Submitted to: Journal of Environmental Modeling and Software
Publication Type: Peer Reviewed Journal
Publication Acceptance Date: 2/14/2020
Publication Date: 2/17/2020
Citation: Wagena, M.B., Goering, D., Collick, A., Bock, E., Fuka, D.R., Buda, A.R., Easton, Z.M. 2020. Comparison of short-term streamflow forecasting using stochastic time series, neural networks, physical, and bayesian models. Journal of Environmental Modeling and Software. (126):1-10. https://doi.org/10.1016/j.envsoft.2020.104669.
DOI: https://doi.org/10.1016/j.envsoft.2020.104669

Interpretive Summary: Reliable streamflow forecasts are critical for decision making in water resources management. In this study, we used data from a long-term experimental watershed to assess the accuracy of short-term (lead times of 1 to 8 days) forecasts of streamflow made by two statistical forecasting models and a physically-based model that simulated the hydrological processes involved in streamflow generation. Results showed that the two statistical models generally outperformed the physically-based model in terms of forecast accuracy, with one of the statistical models providing insight into forecast uncertainty. Findings from the study provide insight into the most appropriate techniques for streamflow forecasting in headwater basins.

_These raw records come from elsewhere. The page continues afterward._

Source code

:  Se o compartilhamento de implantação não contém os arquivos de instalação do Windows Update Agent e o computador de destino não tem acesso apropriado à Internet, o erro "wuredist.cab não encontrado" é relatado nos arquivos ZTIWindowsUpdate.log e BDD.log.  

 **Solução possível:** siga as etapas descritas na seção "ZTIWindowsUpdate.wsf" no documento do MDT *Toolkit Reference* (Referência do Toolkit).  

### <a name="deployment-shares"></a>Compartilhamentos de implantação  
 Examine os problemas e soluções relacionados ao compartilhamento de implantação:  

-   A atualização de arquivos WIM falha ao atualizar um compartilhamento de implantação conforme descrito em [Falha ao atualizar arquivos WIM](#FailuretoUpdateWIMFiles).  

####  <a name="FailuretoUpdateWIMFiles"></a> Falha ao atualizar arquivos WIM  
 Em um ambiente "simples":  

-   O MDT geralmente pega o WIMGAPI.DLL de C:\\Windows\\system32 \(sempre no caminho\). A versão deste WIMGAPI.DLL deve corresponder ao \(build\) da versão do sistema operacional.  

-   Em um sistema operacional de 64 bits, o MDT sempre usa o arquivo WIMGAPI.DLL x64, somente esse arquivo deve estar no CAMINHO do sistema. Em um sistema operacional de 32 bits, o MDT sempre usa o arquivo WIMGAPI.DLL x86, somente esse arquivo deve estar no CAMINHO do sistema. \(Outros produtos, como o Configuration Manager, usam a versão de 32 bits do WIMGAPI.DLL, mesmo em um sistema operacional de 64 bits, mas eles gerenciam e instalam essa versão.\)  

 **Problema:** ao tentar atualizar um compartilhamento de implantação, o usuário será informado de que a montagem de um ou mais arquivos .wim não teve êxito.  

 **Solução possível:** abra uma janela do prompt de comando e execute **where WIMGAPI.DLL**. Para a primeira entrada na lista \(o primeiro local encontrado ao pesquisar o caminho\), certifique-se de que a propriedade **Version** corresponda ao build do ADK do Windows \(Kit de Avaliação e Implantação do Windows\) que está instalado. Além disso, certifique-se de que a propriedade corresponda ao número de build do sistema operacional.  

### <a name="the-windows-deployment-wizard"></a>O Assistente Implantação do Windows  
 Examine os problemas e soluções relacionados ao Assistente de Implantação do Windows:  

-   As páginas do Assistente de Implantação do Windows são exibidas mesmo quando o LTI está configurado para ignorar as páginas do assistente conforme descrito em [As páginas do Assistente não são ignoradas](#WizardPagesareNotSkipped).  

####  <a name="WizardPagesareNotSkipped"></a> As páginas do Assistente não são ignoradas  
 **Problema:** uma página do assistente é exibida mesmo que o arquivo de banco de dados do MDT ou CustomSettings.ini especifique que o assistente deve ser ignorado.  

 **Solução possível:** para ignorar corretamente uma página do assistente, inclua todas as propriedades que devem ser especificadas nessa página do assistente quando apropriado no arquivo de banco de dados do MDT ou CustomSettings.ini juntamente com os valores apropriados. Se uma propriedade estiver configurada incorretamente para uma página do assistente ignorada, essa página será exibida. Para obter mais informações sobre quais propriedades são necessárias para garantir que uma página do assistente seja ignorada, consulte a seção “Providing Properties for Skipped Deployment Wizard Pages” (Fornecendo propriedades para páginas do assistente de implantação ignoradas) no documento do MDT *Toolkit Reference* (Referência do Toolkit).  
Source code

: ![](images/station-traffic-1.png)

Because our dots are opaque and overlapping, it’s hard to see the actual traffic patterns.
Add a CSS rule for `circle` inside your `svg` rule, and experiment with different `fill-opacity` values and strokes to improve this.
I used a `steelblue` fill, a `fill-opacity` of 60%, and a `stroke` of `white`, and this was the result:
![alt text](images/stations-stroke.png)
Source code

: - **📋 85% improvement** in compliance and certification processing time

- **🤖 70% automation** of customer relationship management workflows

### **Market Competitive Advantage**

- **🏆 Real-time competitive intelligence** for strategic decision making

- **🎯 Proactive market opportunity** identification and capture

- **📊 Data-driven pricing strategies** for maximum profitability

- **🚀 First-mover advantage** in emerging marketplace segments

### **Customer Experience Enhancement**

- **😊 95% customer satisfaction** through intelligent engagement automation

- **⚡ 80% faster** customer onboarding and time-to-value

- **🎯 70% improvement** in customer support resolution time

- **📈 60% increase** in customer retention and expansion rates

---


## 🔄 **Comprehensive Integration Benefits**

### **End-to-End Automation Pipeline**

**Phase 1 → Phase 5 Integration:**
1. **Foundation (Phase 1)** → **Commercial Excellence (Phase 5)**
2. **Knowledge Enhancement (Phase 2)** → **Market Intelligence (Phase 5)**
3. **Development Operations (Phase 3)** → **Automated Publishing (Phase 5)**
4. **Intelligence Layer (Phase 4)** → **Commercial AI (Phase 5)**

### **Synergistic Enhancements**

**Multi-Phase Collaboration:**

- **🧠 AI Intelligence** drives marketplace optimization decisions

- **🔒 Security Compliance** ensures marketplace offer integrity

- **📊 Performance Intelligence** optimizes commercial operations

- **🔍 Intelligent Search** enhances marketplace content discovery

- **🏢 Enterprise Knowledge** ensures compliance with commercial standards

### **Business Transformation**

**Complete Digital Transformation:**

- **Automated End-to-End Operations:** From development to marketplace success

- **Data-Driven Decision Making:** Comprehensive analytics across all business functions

Technical Abstract: Reliable streamflow forecasts are essential for water resources planning and management. Although there are many proposed methods for forecasting streamflow, real-time streamflow forecasts remain challenging. The objective of this study is to compare and evaluate streamflow forecasts using four different techniques: a physical model (the Soil and Water Assessment Tool-Variable Source Area model-SWAT-VSA), a stochastic model (an Artificial Neural Network -ANN), an Auto-Regressive Moving-Average (ARMA) model with exogenous covariates, and a Bayesian ensemble model that utilizes the SWAT-VSA, ANN, and ARMA model results. Using these models, we forecast streamflow from 1 to 8 days, forced with the Quantitative Precipitation Forecasts (QPFs) precipitation data from the US National Weather Service, Weather Prediction Center. Of the individual models, SWAT-VSA and the ANN provide better predictions of total streamflow and peak flow during the calibration and evaluation periods, but the ARMA model captured baseflow better. During the forecast period the ANN model generally had the highest predictive power of the three individual models, however all three models tended to underpredict peak flow. The Bayesian ensemble model forecast streamflow with the most skill for all forecast lead times and provided a quantification of prediction uncertainty, something not possible with the individual models.